◆ Exercise requirements: Starting at the top of the entries below, write out each line up to and including the one containing "- paint brush <box>323,172,423,263</box>". Leave the pictures out.

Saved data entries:
────

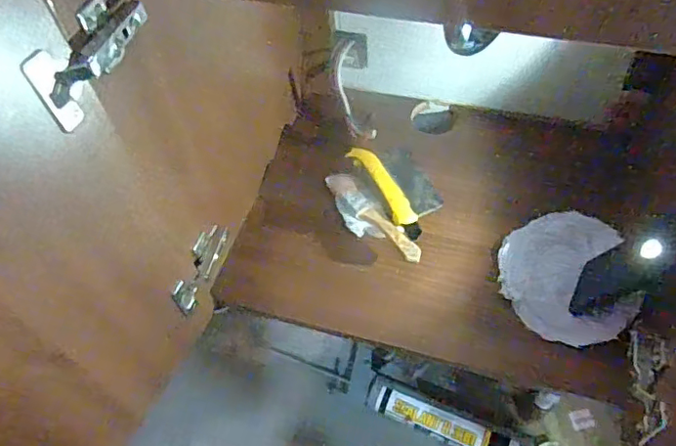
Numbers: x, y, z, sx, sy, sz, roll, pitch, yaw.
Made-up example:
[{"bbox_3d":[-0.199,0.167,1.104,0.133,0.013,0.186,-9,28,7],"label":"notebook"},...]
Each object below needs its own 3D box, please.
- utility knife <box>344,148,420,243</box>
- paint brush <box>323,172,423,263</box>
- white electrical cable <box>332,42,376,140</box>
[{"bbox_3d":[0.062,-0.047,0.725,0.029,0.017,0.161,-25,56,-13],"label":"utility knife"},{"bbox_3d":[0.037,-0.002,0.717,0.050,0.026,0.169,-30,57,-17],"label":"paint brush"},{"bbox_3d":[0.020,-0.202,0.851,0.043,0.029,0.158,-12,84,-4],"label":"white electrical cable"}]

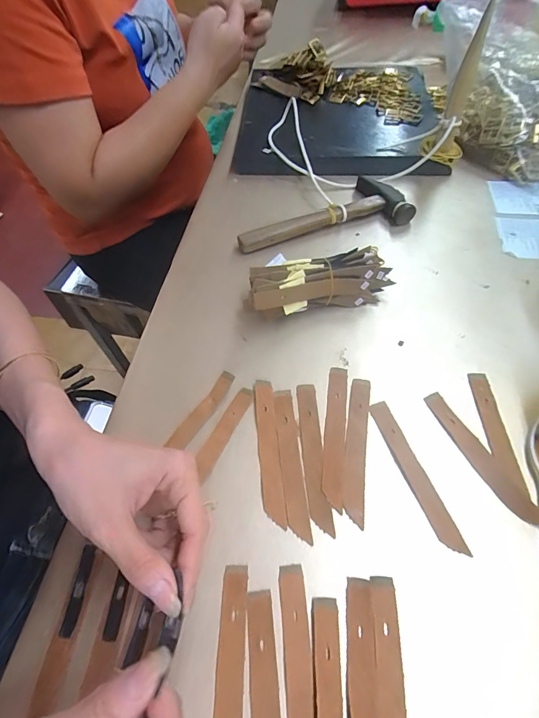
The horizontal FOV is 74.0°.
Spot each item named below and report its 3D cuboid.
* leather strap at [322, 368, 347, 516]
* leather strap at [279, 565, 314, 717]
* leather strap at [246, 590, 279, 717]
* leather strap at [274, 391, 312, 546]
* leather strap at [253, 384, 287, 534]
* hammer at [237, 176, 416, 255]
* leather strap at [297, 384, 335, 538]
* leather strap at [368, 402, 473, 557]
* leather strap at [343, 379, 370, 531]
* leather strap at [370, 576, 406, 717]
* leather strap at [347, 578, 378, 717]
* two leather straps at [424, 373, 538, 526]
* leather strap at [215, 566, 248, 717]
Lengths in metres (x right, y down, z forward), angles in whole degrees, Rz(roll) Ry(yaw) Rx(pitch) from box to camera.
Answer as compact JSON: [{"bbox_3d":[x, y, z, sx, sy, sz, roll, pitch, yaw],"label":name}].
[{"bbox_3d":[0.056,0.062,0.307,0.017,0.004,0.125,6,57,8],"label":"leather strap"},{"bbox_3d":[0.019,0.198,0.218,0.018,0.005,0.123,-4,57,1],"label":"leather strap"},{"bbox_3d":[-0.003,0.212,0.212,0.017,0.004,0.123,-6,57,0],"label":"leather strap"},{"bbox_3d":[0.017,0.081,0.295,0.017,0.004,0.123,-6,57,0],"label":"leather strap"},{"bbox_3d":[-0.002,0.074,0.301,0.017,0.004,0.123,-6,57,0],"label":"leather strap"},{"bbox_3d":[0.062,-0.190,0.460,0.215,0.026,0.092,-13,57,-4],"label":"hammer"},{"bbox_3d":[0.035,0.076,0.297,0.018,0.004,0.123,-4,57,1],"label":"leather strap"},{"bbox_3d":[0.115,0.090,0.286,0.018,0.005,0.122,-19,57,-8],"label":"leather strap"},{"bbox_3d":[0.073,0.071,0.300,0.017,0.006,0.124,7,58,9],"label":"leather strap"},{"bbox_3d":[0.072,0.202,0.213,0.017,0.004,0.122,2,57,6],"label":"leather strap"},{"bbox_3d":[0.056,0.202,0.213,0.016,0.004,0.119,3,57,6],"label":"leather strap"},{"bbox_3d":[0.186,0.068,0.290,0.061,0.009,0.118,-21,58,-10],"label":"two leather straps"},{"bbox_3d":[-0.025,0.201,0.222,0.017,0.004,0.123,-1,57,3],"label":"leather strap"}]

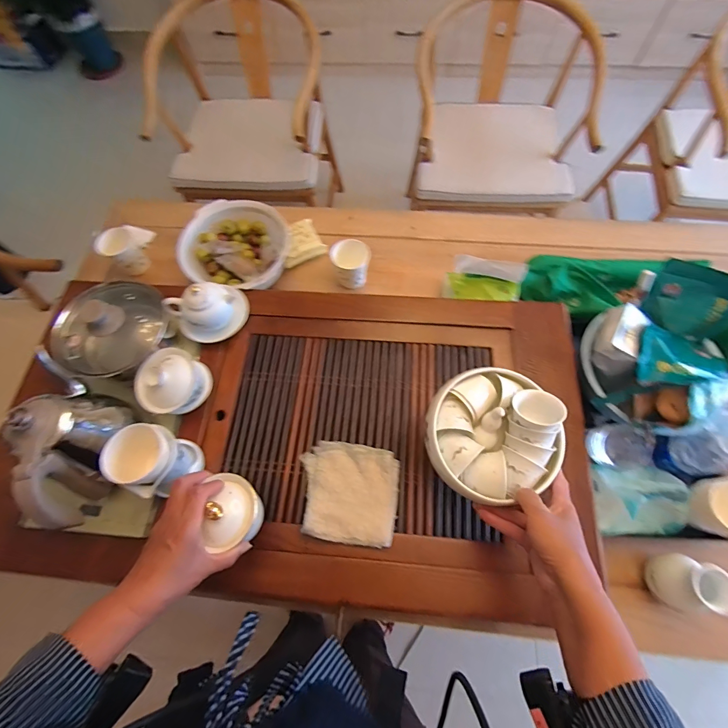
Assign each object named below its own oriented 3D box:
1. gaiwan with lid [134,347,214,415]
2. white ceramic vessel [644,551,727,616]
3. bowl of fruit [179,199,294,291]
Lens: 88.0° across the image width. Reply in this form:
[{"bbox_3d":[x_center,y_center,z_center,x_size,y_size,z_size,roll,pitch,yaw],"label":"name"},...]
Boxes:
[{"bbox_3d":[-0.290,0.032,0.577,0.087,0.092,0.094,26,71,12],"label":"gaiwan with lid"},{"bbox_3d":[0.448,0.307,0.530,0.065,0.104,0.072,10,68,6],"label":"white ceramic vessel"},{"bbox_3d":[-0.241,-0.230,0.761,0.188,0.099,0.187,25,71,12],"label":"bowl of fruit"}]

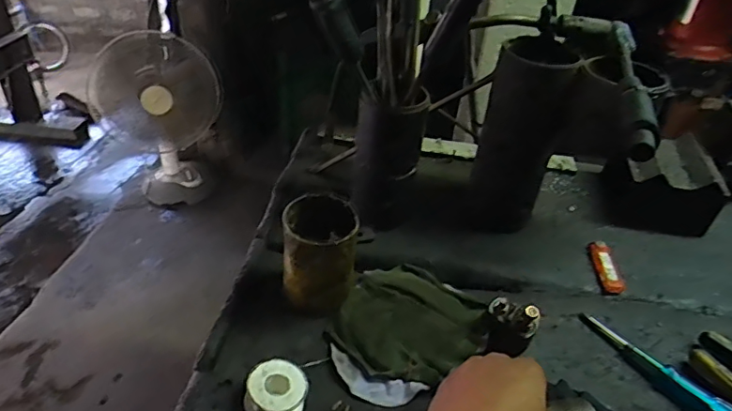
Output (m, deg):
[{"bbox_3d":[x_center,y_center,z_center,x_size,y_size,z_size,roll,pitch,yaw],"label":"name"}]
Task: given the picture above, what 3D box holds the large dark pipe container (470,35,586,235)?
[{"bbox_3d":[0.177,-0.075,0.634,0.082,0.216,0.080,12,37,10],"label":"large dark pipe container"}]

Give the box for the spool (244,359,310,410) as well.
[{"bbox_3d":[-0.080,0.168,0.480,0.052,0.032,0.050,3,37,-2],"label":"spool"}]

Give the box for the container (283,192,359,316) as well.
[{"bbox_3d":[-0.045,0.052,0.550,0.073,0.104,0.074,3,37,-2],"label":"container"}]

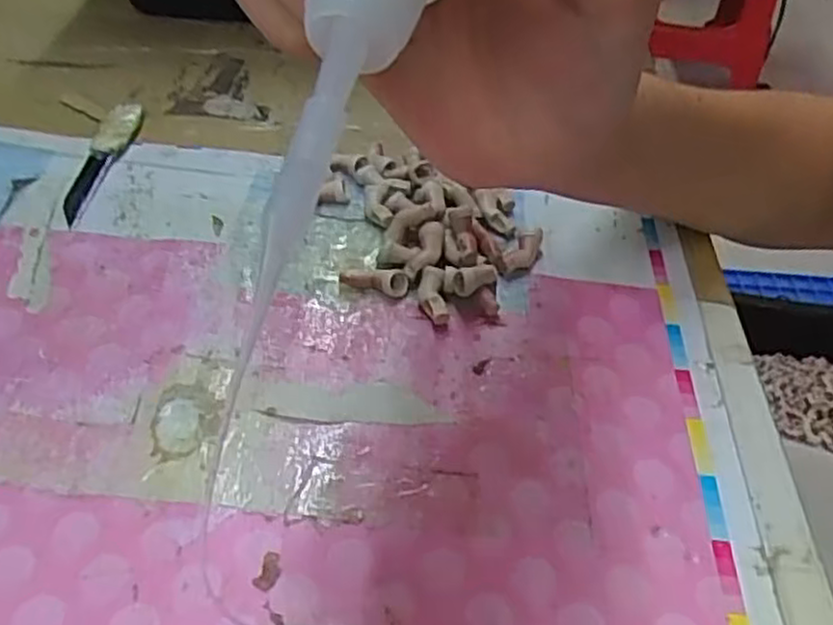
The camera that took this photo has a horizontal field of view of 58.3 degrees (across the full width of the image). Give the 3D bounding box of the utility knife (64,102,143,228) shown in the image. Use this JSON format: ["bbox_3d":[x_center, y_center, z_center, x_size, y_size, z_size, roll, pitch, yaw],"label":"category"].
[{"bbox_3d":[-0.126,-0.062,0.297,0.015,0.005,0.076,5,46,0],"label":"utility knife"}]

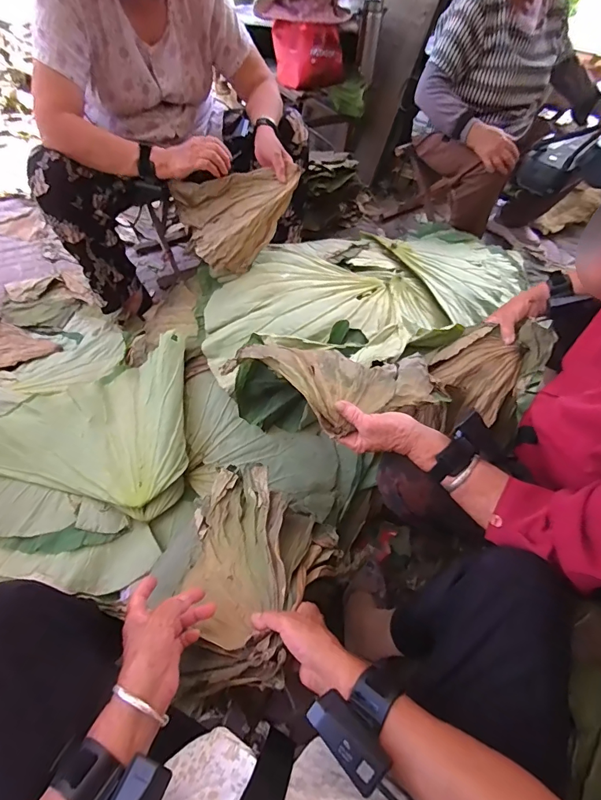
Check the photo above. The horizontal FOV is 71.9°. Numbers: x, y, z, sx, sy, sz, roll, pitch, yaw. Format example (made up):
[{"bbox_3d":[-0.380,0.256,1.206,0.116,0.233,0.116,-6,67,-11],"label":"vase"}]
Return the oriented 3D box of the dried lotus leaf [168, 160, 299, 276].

────

◆ Result:
Numbers: x, y, z, sx, sy, sz, roll, pitch, yaw.
Made-up example:
[{"bbox_3d":[-0.199,0.167,1.104,0.133,0.013,0.186,-9,28,7],"label":"notebook"},...]
Each object below needs its own 3D box, please.
- utility knife <box>344,148,420,243</box>
- paint brush <box>323,172,423,263</box>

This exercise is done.